For metal-to-metal joints where rust is serious, heat can break the bond. The idea is to heat the material surrounding the screw (not the screw itself) so it expands and loosens its grip on the threads. A small propane torch works for this. Start with moderate heat and try turning the screw while the surrounding metal is still warm. If it doesn’t move, heat it again a little more aggressively. You can make this even more effective by heating the area and then touching the screw head with an ice cube. The sudden temperature difference causes the screw to contract while the surrounding material is still expanded, breaking the corrosion seal.
Be careful with heat near anything flammable. Rubber boots, brake lines, plastic components, and paint can all be damaged or ignited. Work incrementally rather than blasting the area with maximum heat on the first try.
Using Impact to Break It Free
A manual impact driver looks like a fat screwdriver that you hit with a hammer. When you strike the end, an internal spring-and-hammer mechanism converts that downward force into rotational force. It’s like swinging a hammer against a wrench, delivering far more torque in a single blow than you could apply by hand. The sharp vibration also helps crack corrosion bonds on the threads.
Manual impact drivers are particularly useful for bent screws that still have an intact head. Place the correct bit in the driver, set it to the “remove” direction, hold it firmly against the screw, and strike the back end with a hammer. Each hit delivers a short, powerful burst of turning force. This works well on screws that are frozen in place because the impact breaks the static friction that makes the first movement the hardest part.
When the Screw Breaks Below the Surface
If a bent screw snaps during removal and the broken end sits below the surface, your options narrow. A screw extractor can still work if you can drill a centered pilot hole into the remaining shaft. This requires a steady hand and ideally a center punch to mark the exact middle of the broken screw before drilling.
For metal applications, welding a nut onto the broken stub is a reliable last resort. Slide a washer over the broken screw first to protect the surrounding surface from accidental weld splatter. Center a nut (slightly larger than the screw diameter) over the stub and weld it in place. Filling the space between the nut and stub with welding wire creates a stronger bond and gives you a bigger nut to grip with a wrench. This technique works even when the break is slightly below the surface: place a washer over the hole, fill the recess with weld material, then weld the nut on top of the mound.
Why Screws Bend in the First Place
Understanding why the screw bent helps you avoid the same problem on the next one. The most common cause is driving a screw into material that’s too dense without a pilot hole. The screw hits a hard spot, like a knot in wood or a denser layer in metal, and deflects sideways. Over-torquing with a power driver makes this worse because the screw is spinning too fast to self-correct.

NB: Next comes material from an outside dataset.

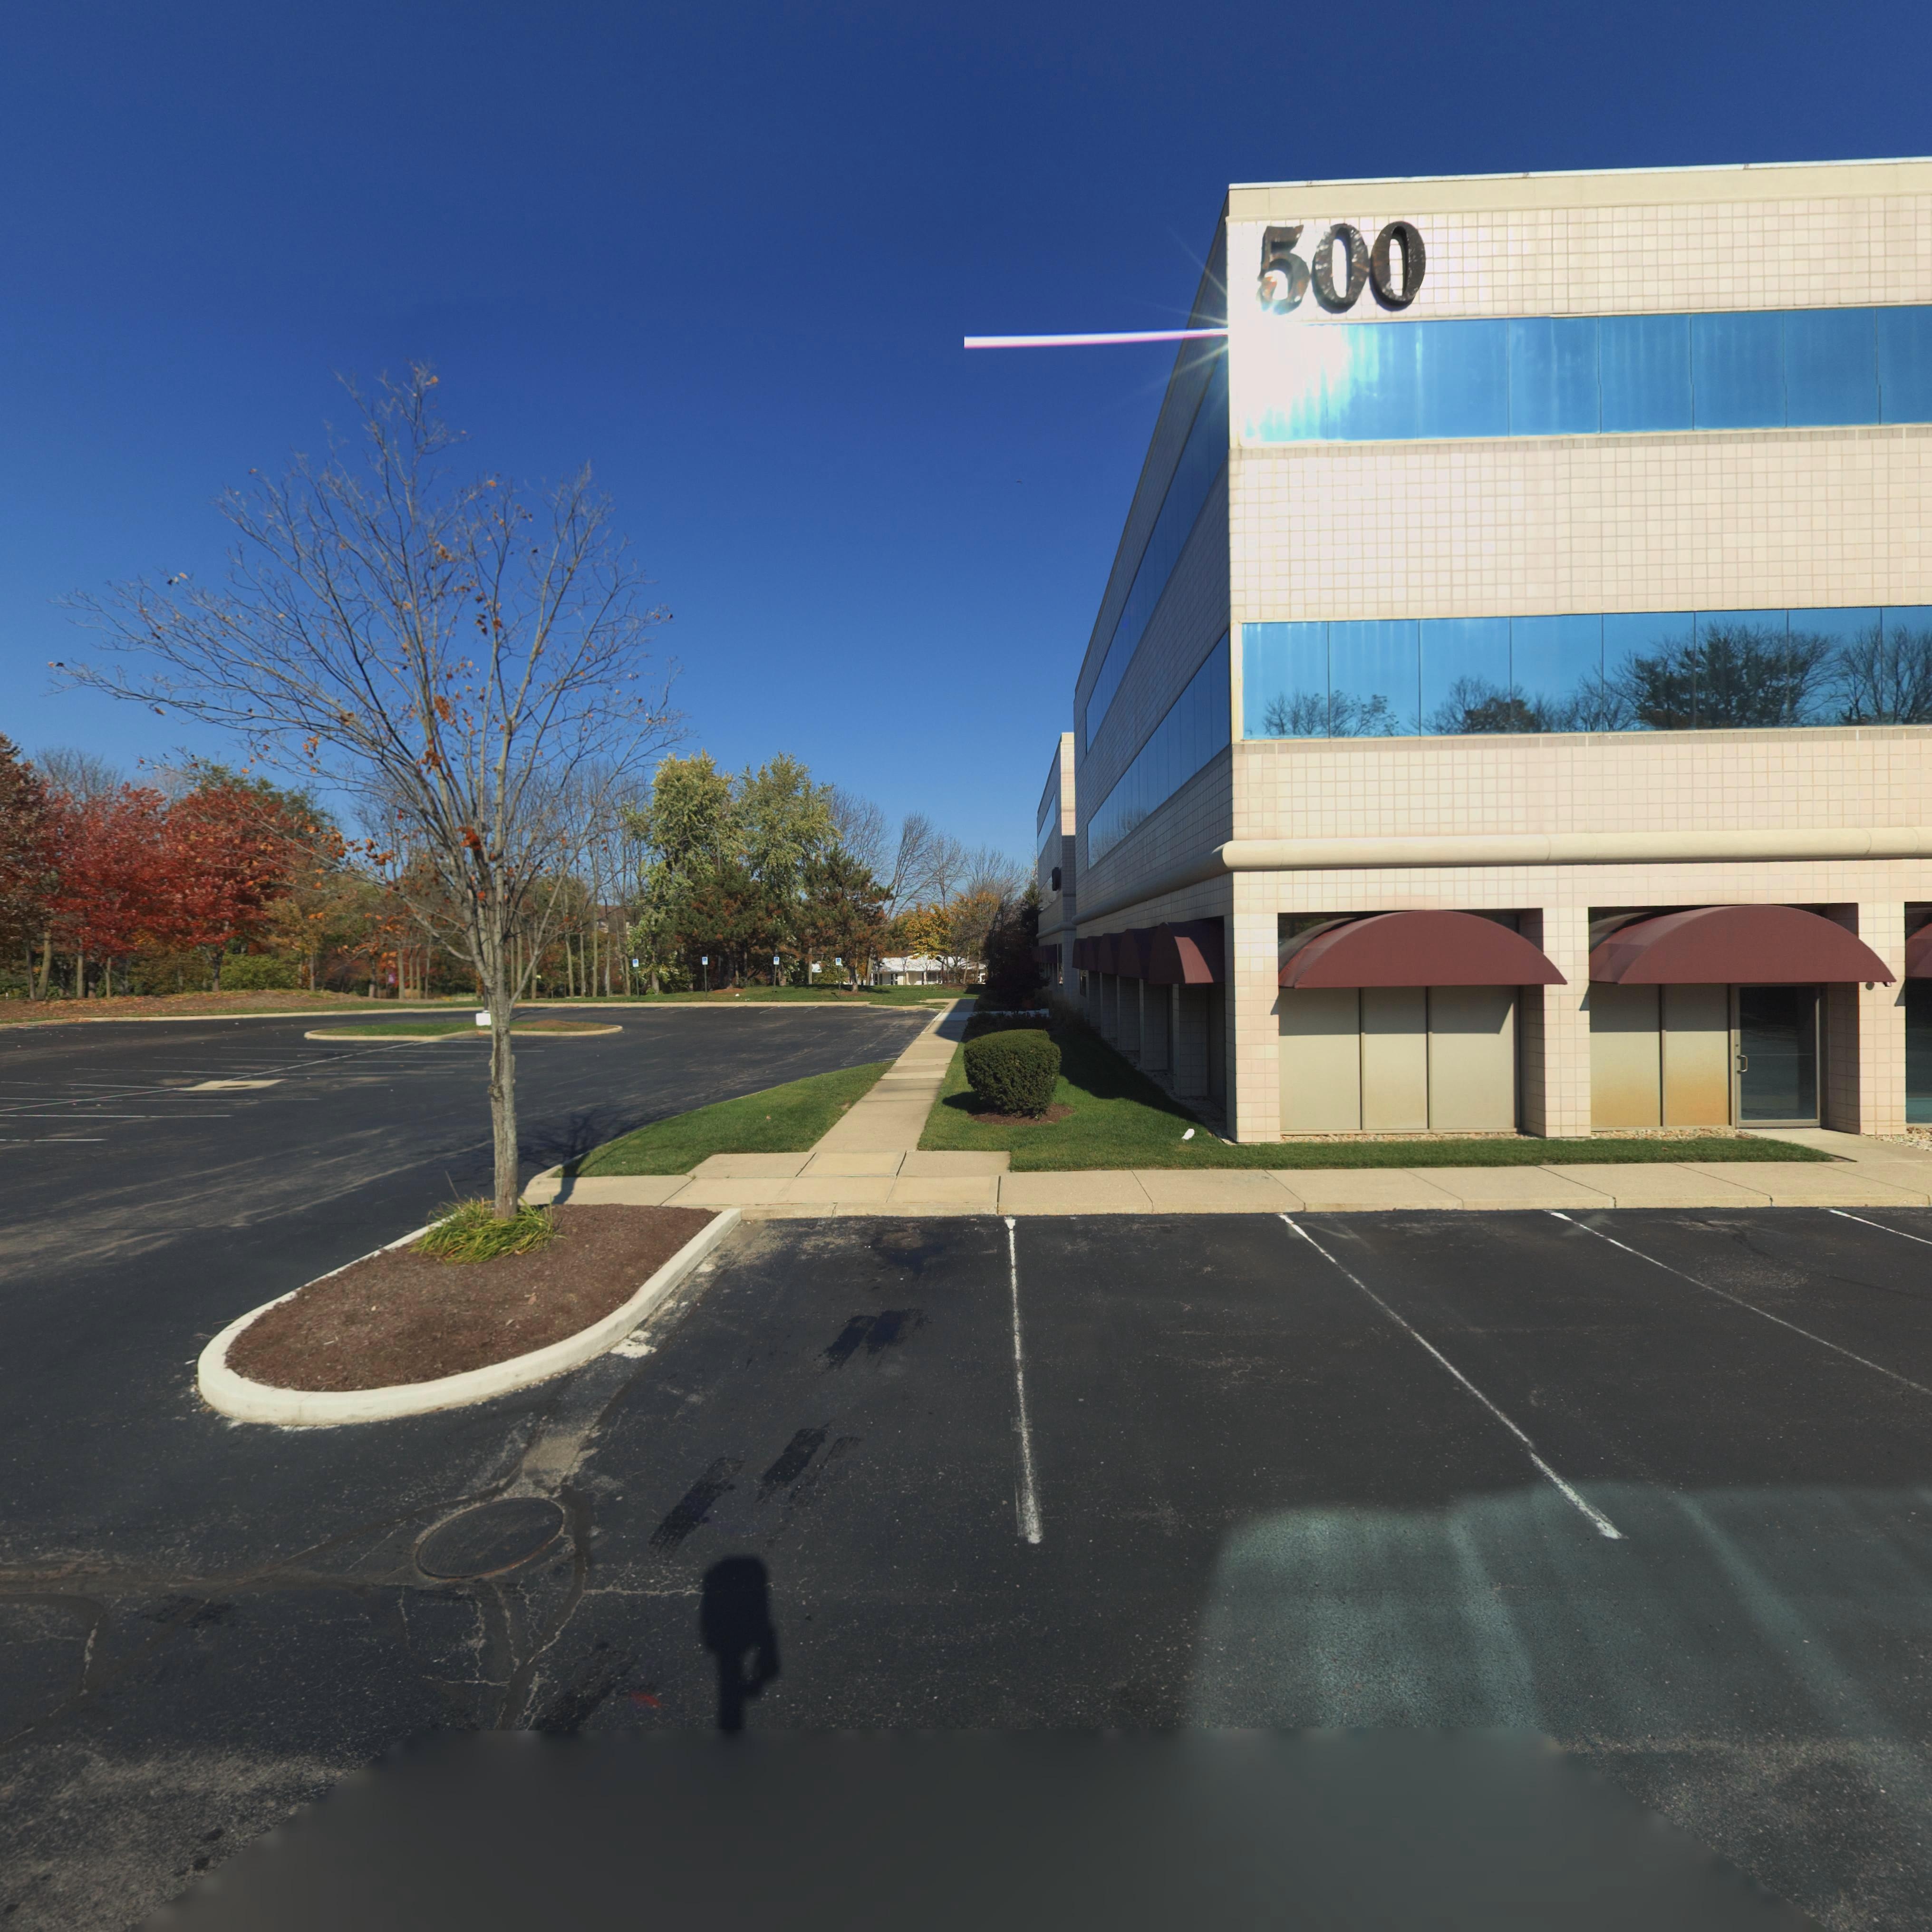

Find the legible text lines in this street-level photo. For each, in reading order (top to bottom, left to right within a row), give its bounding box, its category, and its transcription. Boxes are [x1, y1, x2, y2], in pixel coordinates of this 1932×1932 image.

Misalignment during installation also causes bending. If the screw enters at even a slight angle, lateral forces build as it goes deeper, eventually deforming the shaft. For longer screws in hardwood or metal, always drill a pilot hole that’s slightly narrower than the screw’s core diameter (the shaft minus the threads). This gives the threads something to grip while the shaft travels straight. In metal work, ensuring proper alignment with a punch mark or guide can prevent the bit from wandering and putting uneven stress on the fastener.